Warum Norwegen für 2 Milliarden Dollar auf koreanische Raketenwerfer setzt.

Warum Norwegen für 2 Milliarden Dollar auf koreanische Raketenwerfer setzt
Warum Norwegen für 2 Milliarden Dollar auf koreanische Raketenwerfer setzt

Ein milliardenschwerer Rüstungsdeal

Nach Angaben von TSN.ua: Norwegen rüstet seine Artillerie mit einem System aus Südkorea auf. Das Parlament in Oslo hat einem Rüstungsplan in Höhe von fast 2 Milliarden Dollar zugestimmt, der den Kauf des Raketenwerfersystems K239 Chunmoo vorsieht. Damit fiel die Entscheidung gegen das amerikanische Pendant HIMARS. Der offizielle Vertrag wird am 30. Januar in Oslo unterzeichnet – ein strategisch bedeutender Schritt für die norwegische Verteidigung.
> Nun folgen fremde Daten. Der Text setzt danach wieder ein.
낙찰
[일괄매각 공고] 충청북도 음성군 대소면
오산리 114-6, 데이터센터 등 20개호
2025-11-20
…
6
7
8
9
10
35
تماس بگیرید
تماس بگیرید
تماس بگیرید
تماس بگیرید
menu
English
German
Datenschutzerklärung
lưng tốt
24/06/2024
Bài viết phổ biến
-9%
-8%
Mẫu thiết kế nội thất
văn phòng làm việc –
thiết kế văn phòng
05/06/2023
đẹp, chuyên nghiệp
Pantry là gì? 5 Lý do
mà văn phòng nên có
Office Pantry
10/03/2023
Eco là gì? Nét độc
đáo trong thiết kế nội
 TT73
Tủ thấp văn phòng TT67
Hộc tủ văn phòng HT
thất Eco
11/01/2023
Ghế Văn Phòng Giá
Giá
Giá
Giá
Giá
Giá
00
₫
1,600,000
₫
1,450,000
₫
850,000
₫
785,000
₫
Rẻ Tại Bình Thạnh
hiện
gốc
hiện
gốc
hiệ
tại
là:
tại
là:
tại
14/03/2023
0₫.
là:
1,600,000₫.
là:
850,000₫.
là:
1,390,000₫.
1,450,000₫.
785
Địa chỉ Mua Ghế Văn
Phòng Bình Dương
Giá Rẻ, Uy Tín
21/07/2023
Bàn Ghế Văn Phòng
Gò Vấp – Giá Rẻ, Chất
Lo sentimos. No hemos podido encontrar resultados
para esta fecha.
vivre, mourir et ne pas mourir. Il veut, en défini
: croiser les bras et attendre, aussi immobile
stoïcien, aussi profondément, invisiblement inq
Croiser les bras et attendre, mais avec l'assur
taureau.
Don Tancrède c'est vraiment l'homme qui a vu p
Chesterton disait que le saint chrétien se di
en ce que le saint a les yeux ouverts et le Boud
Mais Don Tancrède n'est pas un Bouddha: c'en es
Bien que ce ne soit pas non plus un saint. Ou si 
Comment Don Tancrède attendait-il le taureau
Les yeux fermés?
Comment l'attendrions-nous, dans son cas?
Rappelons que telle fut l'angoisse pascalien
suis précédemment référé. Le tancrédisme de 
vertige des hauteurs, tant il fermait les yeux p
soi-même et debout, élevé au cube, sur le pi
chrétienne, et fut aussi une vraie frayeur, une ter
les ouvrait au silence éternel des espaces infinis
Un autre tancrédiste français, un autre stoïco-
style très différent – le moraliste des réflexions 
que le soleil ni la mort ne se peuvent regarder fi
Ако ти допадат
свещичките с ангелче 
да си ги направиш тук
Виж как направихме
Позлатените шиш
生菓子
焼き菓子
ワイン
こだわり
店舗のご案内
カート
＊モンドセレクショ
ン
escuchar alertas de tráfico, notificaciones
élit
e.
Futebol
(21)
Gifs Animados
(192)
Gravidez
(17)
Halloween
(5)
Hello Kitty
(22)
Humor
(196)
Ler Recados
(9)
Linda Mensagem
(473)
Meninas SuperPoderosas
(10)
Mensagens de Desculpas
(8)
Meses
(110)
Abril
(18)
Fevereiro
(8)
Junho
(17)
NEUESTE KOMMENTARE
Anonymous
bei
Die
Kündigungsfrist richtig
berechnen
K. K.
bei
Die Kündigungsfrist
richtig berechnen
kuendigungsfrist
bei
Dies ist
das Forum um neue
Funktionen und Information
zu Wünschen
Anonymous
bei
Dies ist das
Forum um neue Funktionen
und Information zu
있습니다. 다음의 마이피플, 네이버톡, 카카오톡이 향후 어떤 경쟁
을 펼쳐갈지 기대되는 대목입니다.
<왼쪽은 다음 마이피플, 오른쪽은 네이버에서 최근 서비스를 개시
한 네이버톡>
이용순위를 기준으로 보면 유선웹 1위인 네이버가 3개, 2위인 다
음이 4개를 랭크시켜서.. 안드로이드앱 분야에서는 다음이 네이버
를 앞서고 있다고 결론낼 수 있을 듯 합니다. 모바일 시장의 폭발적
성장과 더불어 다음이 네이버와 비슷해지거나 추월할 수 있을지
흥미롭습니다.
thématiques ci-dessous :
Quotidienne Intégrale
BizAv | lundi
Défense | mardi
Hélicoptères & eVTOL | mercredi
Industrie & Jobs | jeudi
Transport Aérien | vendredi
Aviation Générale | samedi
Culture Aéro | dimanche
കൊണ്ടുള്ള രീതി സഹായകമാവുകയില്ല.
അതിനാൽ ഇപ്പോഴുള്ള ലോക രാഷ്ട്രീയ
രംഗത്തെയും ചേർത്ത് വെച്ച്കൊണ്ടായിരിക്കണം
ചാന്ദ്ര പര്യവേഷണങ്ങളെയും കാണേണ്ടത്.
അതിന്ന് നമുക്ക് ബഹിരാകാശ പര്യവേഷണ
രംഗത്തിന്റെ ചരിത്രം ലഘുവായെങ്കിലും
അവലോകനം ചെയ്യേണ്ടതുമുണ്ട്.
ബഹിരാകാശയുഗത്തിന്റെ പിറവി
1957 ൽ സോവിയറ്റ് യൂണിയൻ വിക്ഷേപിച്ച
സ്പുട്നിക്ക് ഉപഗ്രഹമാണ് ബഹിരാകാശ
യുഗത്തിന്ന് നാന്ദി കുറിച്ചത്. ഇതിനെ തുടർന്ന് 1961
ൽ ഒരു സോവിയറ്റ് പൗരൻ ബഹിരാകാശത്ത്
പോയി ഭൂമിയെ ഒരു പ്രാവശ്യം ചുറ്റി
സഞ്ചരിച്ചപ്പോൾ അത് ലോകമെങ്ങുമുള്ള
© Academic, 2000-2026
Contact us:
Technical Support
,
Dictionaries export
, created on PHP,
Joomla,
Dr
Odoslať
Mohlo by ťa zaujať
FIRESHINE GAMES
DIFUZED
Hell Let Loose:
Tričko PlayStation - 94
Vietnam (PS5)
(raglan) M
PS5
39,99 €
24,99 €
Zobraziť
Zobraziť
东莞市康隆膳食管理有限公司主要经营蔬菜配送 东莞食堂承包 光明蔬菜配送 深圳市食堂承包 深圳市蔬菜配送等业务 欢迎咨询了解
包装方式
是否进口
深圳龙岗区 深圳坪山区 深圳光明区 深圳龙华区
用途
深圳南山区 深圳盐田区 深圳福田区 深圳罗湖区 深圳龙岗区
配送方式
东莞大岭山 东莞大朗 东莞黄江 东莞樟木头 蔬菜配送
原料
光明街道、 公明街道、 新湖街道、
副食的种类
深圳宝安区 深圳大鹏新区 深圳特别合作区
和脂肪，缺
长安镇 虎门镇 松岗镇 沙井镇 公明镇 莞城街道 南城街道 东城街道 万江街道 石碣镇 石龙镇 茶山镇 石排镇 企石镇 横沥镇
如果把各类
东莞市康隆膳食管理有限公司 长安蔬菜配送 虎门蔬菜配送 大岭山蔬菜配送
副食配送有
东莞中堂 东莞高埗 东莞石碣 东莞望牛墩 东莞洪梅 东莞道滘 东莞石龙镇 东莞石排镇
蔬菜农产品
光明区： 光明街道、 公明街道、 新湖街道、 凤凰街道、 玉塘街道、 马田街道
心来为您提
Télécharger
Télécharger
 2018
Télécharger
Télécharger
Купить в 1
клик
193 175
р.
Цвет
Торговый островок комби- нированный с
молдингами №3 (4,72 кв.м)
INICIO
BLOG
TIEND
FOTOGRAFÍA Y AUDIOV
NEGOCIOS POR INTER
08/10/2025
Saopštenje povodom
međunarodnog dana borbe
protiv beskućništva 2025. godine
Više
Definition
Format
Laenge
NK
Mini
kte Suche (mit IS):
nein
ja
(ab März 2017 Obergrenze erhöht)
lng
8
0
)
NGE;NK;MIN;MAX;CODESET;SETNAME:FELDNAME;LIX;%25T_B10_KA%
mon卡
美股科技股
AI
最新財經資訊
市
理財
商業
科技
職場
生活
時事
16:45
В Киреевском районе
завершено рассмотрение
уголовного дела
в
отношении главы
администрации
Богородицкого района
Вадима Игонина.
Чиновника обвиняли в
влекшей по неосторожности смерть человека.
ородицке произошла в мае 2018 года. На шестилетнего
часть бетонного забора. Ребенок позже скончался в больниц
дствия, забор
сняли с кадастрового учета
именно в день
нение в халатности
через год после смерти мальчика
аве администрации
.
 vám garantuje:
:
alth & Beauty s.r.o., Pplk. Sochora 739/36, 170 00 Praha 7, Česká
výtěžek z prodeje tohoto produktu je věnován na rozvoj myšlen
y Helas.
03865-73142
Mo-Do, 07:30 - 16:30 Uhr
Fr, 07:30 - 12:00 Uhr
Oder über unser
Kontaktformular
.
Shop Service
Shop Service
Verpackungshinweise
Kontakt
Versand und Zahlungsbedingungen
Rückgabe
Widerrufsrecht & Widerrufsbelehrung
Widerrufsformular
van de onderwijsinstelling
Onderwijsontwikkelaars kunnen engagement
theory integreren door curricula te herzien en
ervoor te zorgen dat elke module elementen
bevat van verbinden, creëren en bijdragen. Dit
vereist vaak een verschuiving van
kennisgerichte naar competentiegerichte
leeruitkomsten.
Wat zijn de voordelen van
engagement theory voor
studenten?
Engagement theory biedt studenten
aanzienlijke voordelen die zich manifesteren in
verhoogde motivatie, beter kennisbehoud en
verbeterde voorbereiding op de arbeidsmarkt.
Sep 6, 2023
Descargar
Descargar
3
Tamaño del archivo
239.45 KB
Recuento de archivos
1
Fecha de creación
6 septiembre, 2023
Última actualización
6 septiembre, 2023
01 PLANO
Technische und wirtschaftliche Vorteile

Der koreanische Chunmoo bietet Norwegen klare Vorteile. Seine Raketen erreichen eine Reichweite von bis zu 500 Kilometern, während die des HIMARS bei etwa 300 Kilometern liegen. Zudem kann das Chunmoo-System zwei Magazine mit je zwölf Raketen transportieren, was seine Feuerkraft und taktische Flexibilität im Gefecht erhöht.

Ein besonderer Aspekt des Deals ist die Zusage Südkoreas, 1,9 Milliarden Dollar in norwegische Produktionsstätten zurückzuinvestieren. Diese massive industrielle Rückkopplung stärkt die heimische Wirtschaft und fördert lokale Fertigungskapazitäten. Die Vereinbarung festigt also nicht nur die militärische Partnerschaft, sondern hat auch handfeste ökonomische Auswirkungen.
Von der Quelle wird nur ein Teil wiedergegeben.